Şimdi o boşluğu doldurmak için yeni bir aday var: Goosebumps. Amerikalı yazar R.L. Stine tarafından yazılan ve spin-off’larla birlikte 181 kitabı bulunan seri şimdi beyazperde de şansını deniyor. Küçük kahramanlarımızın korku filmi canavarlarıyla olan mücadelelerini tema olarak alan kitaplardan farklı olarak film modern trendlere uygun olarak kendisine “young adult” dediğimiz kitleyi hedef almış belli ki.
Filmi radarlarımıza sokan en önemli nokta hiç tartışmasız, geek kalplerimizin tahtında oturmakta olan Jack Black.
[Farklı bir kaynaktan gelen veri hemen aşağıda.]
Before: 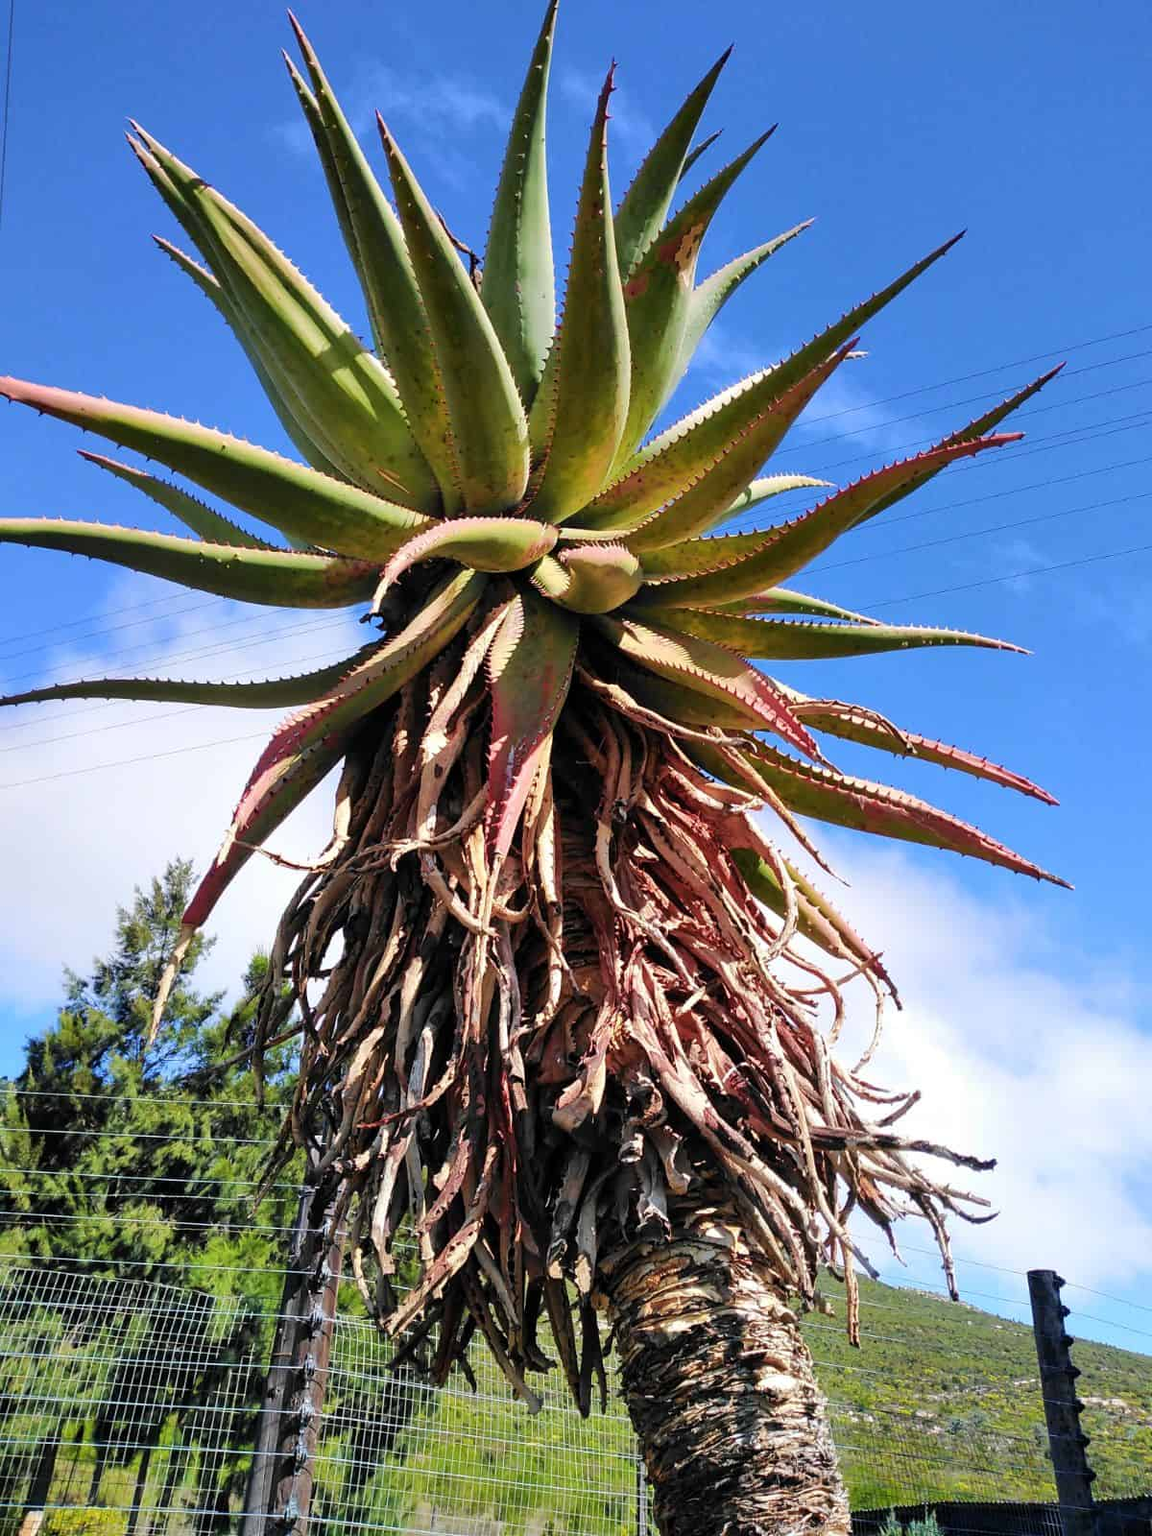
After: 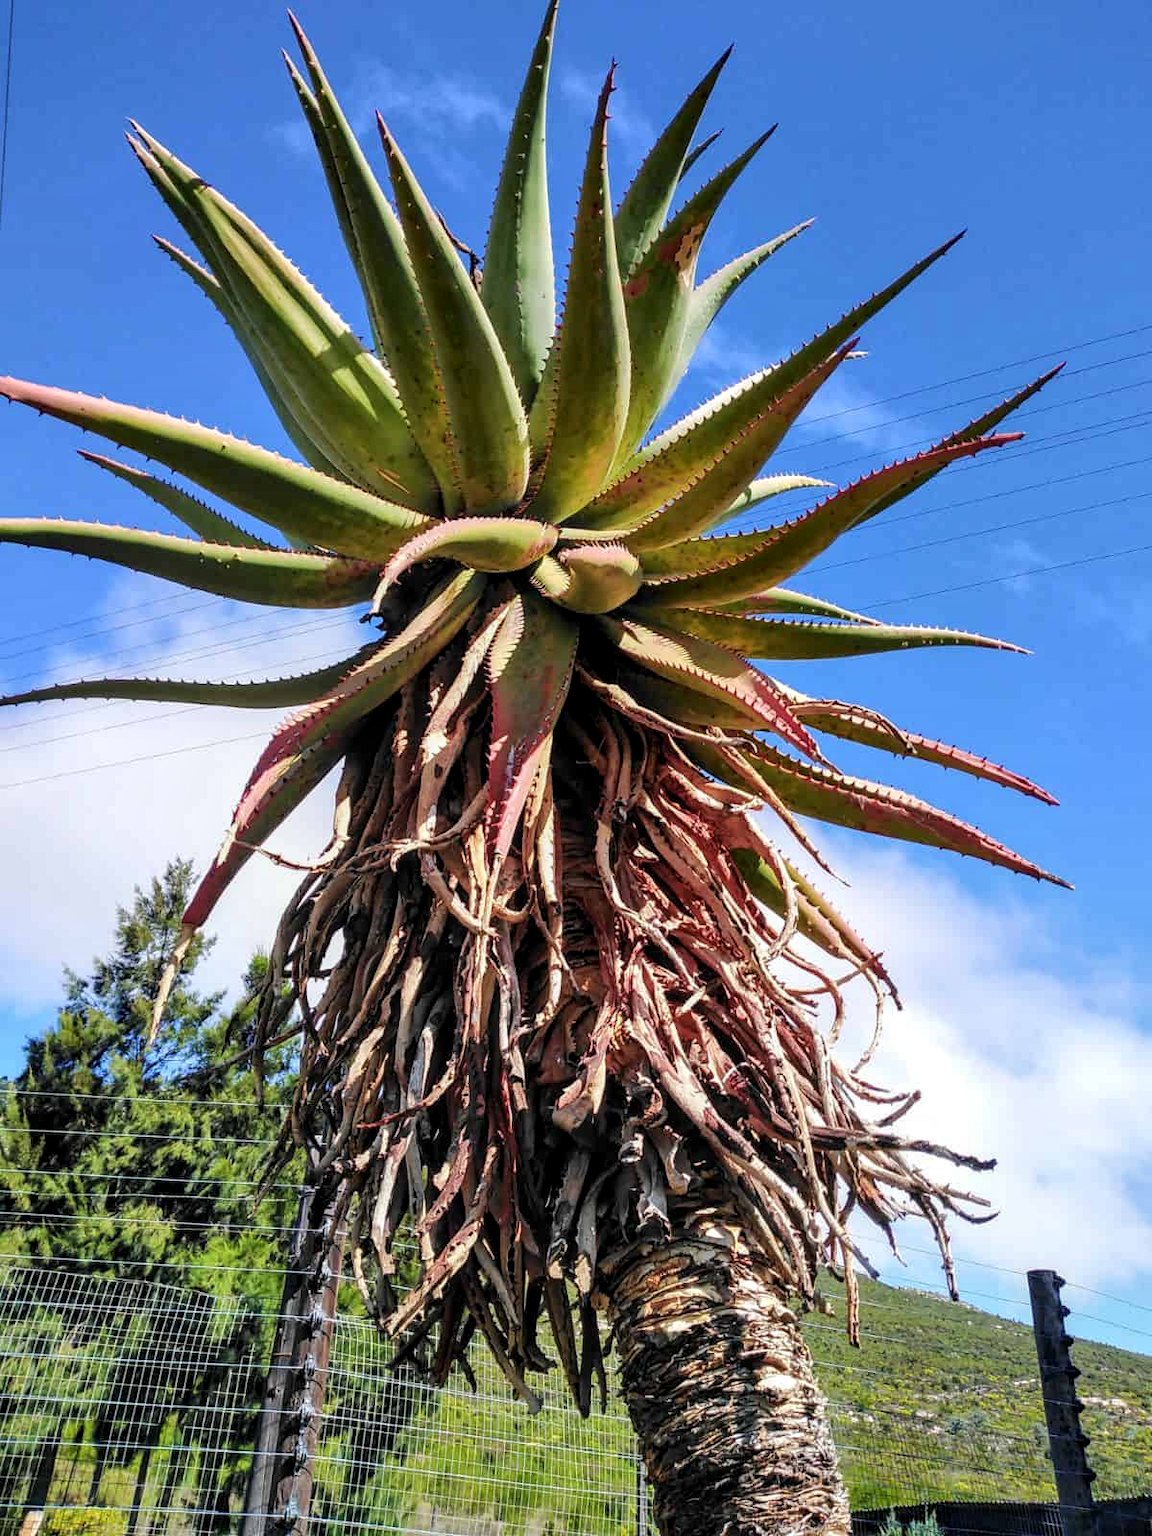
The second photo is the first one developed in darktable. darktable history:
exposure: compensate exposure bias true, compensate highlight preservation false
local contrast: detail 130%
Zaman zaman daha basit komedilerde yer alsa da metalci kimliğiyle her zaman diğer komedyenlerden sıyrılan Jack Black’in filme yıldız katkısı dışında kendi “tuhaf” enerjisini de ekleyeceği yayınlanan ilk fragmanda dikkat çekiyor zaten. Jack Black’le başrolü paylaşan diğer isimler çeşitli dizilerden tanıyabileceğiniz Dylan Minnette ve “The Giver”dan hatırlayabileceğiniz Odeya Rush.
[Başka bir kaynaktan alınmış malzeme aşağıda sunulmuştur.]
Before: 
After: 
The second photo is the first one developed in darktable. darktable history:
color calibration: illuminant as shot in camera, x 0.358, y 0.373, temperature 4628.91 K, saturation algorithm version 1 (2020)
Kitapları okumadım, dolayısıyla içeriklerini bilmiyorum ama filmimiz R.L. Stine’ı ve onun yazdığı kitapların gerçeğe dönüşmesini konu alıyor. Kısaca özetlemek gerekirse, ana kahramanımız Zach, R.L. Stine’ın (Jack Black) yan evine taşınır, kendisinin onayı olmadan kızıyla arkadaşlık falan eder. Evden gelen gürültüler sebebiyle Stine’ın psikopat baba olduğuna ve kızına şiddet uyguladığına inanan Zach bir arkadaşıyla çaktırmadan eve girer. Bir bakar ki, Goosebumps kitaplarının taslakları var karşısında. Kaza eseri kitaplardan biri açılınca gürültülerin esas sebebi ortaya çıkar. Meğerse, kitaplar açılınca içindeki canavarlar serbest kalmaktadır. Haliyle olaylar gelişir.
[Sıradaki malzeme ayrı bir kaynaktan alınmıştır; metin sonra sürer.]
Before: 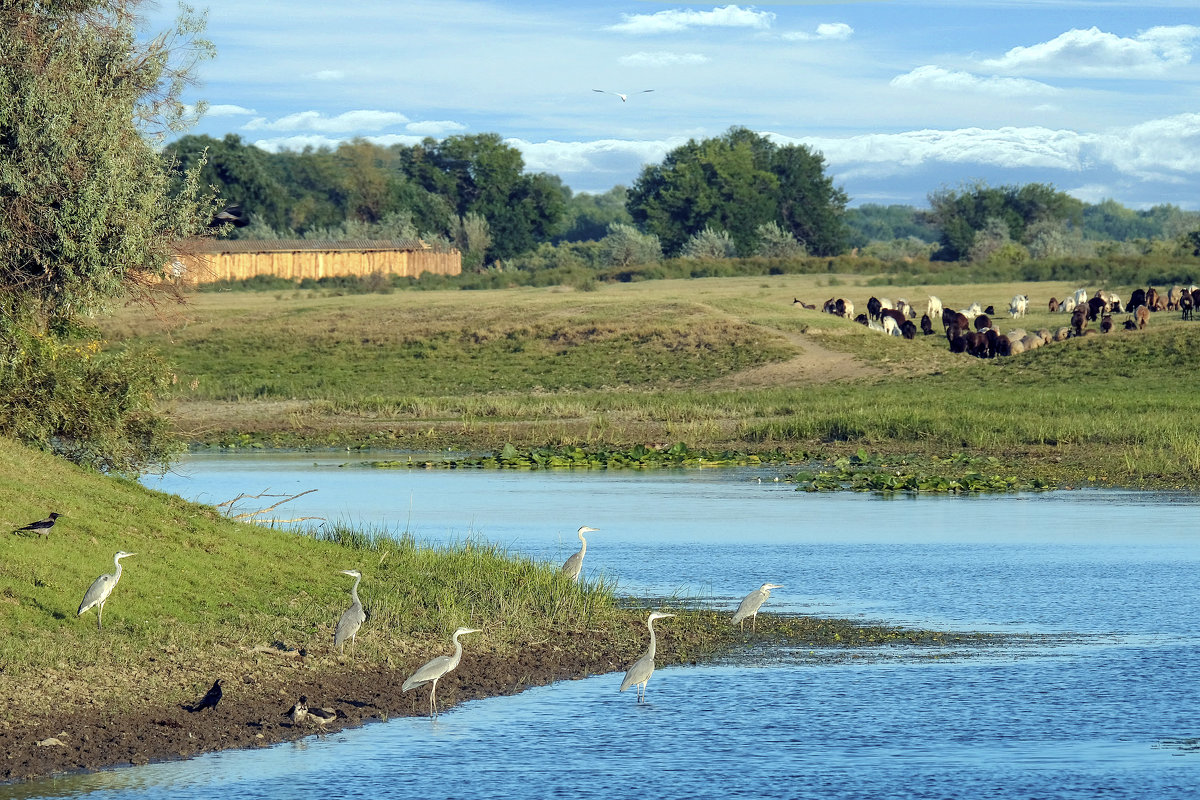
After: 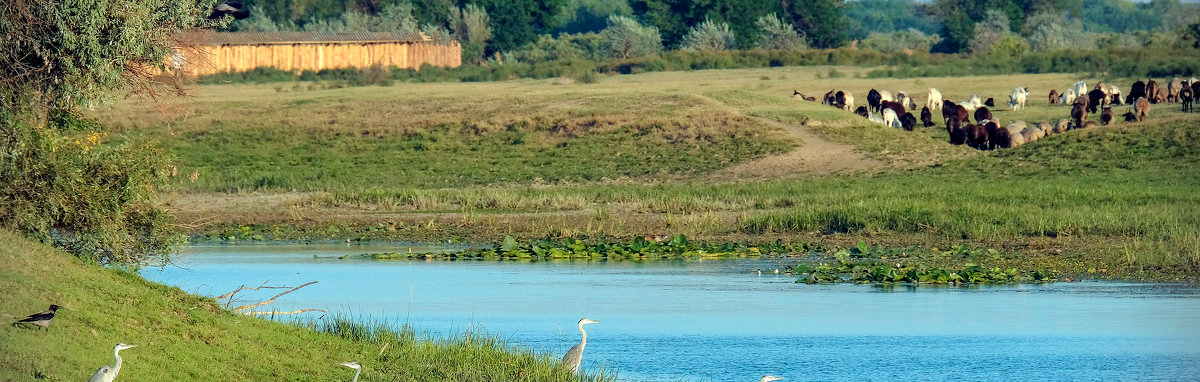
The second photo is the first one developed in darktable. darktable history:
vignetting: brightness -0.707, saturation -0.487, dithering 8-bit output
crop and rotate: top 26.134%, bottom 26.001%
Fragman fena durmuyor, özellikle Jack Black’i yine eğlenerek izleyeceğimiz ve kendisinin başarıyla taşıdığı bir film olacağı şeklinde bir izlenim de edinmiş durumdayım. Fakat bu gençlere yönelik fantastik hikayelerin, bu aralar fazlasıyla taktığım klişelere takılı kalıp hayal kırıklığı yarattığına o kadar fazla şahit olduğum ve fragmanda yer yer bunun emarelerini gördüğüm için, üfleyerek yemeyi tercih ediyorum.
Siz ne düşünüyorsunuz sevgili geekler? Karşımızda yeni bir hayal kırıklığı mı, yoksa yeni bir “Harry Potter” mı var?